- [Required action 1]: According to the forum thread about HCG, how many times did 63Vette run HCG?
- [Required action 2]: Continue the forum thread about HCG from the point where it stops.

- [Exercise text]:

Also my WBC count is high on my blood test a 14 and so now I'm wondering if I have an infection.


----------



## 63Vette (Apr 13, 2013)

Are you running HCG brother? If so, your readings are going to be fucked. How do you FEEL?


Respect,
Vette


----------



## username1 (Apr 13, 2013)

63Vette said:


> Are you running HCG brother? If so, your readings are going to be fucked. How do you FEEL?
> 
> 
> Respect,
> Vette



Yes, running HCG, always have been. Which numbers would be fucked, E2? I'm feeling really horrible, I just want to sleep all the time and not get out of bed. Even at work I've been napping, out of nowhere I'll feel fine and then back to feeling tired, I've lost all motivation. I'm still going to the gym but, even wanting to eat food is very hard now, I've been skipping one or two meals a day, just don't feel like doing anything. Never felt so useless and unmotivated before, this blast has been horrible so far.


----------



## 63Vette (Apr 13, 2013)

Yes brother.... your E2 readings will be way off. They will also fluctuate like yours did depending on how much you pinned and how long before giving bloods.

HCG makes me feel exactly like you describe. I ran it twice ... I would NEVER run it again.

My advice it to try to save the cycle by dropping the hcg.... you can run it in PCT with clomid and nolva. Run the aromasin at 12.5 mg eod.

Give yourself five days or so to see if you are feeling better. If you are, you, like me and several others, do not do well on pregnant women's hormones.

- [Dataset extract]:
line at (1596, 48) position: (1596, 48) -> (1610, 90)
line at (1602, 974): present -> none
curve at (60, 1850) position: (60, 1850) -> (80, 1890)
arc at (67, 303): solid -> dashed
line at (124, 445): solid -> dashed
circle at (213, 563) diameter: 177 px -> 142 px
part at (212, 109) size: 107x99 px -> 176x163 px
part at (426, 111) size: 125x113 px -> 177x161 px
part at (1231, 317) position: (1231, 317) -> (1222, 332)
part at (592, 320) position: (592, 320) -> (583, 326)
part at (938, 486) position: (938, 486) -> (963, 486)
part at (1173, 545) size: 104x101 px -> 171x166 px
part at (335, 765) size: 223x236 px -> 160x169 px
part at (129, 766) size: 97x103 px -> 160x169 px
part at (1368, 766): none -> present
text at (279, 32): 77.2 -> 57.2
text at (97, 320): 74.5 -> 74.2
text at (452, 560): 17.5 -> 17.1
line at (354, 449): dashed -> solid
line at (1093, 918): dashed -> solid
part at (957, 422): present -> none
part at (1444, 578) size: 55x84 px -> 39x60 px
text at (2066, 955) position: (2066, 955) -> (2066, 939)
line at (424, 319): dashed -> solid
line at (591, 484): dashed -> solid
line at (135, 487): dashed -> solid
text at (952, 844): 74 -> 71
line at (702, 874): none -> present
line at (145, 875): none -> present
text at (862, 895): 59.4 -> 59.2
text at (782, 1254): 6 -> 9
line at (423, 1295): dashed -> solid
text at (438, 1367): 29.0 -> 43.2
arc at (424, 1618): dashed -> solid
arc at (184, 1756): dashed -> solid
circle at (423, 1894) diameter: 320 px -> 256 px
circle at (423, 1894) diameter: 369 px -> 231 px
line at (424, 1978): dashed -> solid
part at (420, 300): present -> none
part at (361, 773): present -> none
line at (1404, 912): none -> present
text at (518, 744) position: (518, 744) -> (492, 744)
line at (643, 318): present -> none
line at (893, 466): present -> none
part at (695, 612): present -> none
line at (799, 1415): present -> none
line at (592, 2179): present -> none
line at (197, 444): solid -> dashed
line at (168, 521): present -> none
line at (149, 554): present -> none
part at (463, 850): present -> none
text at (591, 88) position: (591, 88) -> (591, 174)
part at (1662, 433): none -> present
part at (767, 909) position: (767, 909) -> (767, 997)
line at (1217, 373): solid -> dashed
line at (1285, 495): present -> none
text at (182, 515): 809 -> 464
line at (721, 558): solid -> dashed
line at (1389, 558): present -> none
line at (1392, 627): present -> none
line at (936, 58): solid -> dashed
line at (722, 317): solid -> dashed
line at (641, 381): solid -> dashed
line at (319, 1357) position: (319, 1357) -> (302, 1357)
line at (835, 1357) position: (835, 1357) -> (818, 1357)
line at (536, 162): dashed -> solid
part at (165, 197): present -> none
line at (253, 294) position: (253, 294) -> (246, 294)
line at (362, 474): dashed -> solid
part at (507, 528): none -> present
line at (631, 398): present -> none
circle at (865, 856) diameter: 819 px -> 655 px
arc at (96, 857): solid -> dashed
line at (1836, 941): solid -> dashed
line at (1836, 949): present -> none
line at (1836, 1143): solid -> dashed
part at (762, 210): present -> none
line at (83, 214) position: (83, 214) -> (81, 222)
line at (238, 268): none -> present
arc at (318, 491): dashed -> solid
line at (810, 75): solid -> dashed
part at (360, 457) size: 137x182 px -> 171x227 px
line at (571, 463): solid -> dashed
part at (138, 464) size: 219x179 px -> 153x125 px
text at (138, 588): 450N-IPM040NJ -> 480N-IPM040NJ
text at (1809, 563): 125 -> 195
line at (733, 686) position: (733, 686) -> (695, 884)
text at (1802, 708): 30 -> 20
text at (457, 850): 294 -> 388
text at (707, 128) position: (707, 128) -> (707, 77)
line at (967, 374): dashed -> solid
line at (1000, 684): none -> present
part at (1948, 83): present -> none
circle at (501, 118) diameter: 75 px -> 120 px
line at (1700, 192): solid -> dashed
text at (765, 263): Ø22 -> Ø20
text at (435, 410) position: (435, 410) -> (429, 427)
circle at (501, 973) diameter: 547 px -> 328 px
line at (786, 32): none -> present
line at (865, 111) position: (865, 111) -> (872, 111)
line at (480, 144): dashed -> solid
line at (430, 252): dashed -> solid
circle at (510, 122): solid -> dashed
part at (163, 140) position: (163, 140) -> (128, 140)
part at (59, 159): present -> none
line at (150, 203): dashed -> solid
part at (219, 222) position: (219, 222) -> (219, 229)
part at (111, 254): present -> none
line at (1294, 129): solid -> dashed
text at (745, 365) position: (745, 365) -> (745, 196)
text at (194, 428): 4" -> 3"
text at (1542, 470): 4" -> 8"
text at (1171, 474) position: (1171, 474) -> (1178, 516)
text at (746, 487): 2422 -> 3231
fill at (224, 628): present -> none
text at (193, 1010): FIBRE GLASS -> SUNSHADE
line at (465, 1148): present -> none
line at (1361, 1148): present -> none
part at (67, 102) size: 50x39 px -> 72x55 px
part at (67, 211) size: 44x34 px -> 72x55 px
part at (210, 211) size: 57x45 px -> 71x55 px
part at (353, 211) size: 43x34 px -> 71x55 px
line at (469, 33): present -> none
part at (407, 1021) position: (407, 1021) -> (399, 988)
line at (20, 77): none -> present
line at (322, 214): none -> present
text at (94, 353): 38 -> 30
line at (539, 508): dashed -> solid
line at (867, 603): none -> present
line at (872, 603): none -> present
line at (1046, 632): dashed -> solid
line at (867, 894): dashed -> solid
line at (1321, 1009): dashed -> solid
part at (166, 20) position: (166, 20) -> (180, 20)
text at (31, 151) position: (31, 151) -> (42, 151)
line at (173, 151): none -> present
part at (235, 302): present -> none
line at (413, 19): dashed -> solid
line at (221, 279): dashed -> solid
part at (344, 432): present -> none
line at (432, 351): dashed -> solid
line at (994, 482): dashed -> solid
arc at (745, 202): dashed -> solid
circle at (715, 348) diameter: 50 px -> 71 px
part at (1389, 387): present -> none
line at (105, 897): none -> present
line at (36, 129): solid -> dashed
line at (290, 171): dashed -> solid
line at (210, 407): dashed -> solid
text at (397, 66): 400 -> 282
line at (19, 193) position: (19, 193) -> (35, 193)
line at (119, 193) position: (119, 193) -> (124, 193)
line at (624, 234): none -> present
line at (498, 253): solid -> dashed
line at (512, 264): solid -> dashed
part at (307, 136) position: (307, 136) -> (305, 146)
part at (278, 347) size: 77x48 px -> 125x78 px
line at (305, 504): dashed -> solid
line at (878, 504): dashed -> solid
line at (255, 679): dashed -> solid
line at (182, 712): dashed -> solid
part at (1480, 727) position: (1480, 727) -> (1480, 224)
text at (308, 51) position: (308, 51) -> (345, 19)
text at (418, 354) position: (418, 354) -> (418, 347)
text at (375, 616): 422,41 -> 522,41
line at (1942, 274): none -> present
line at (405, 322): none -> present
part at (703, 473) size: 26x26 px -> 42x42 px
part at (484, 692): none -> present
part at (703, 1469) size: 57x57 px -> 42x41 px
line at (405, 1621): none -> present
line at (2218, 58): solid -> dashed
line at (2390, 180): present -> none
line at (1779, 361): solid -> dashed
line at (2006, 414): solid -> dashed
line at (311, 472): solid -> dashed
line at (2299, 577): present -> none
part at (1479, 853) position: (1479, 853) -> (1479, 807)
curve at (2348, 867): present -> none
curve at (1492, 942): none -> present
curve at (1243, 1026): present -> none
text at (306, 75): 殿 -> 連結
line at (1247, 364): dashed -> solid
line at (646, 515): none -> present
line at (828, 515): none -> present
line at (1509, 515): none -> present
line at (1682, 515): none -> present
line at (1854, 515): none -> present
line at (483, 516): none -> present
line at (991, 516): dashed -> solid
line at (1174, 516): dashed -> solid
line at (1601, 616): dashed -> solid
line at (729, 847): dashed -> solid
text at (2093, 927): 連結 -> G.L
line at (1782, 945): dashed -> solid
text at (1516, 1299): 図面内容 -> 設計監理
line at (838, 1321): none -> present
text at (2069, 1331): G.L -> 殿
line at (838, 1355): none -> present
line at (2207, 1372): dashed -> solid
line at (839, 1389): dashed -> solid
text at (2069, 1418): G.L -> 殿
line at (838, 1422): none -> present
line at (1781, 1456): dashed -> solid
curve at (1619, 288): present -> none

- [Exercise answer 1]: Twice.

- [Exercise answer 2]:
No one has asked but you ARE running Cabergoline 2x week with that Npp, yes? And I will add that deca/npp also makes me feel like shit...lol... your cycle would have me in bed asking mommy for a massage every day.

Much Respect.
Vette


----------



## username1 (Apr 13, 2013)

63Vette said:


> Yes brother.... your E2 readings will be way off. They will also fluctuate like yours did depending on how much you pinned and how long before giving bloods.
> 
> HCG makes me feel exactly like you describe. I ran it twice ... I would NEVER run it again.
> 
> ...



I've been on TRT for over a year now and I started with HCG, one time I tried to drop it but, I wasn't feeling good so I started it back up. Also I understand HCG increases estro some but, I can't imagine it should be this much? Especially since the E2 keeps going up every blood test, I started with a 92 about 3 weeks ago, then next blood test 152 or something and now 215. With the HCG dose saying the same every week 500iu, I can't imagine it would cause the numbers to keep going up? Also, I took the blood test on the day my shot was due, not sure if that makes any difference.


----------



## DADAWG (Apr 13, 2013)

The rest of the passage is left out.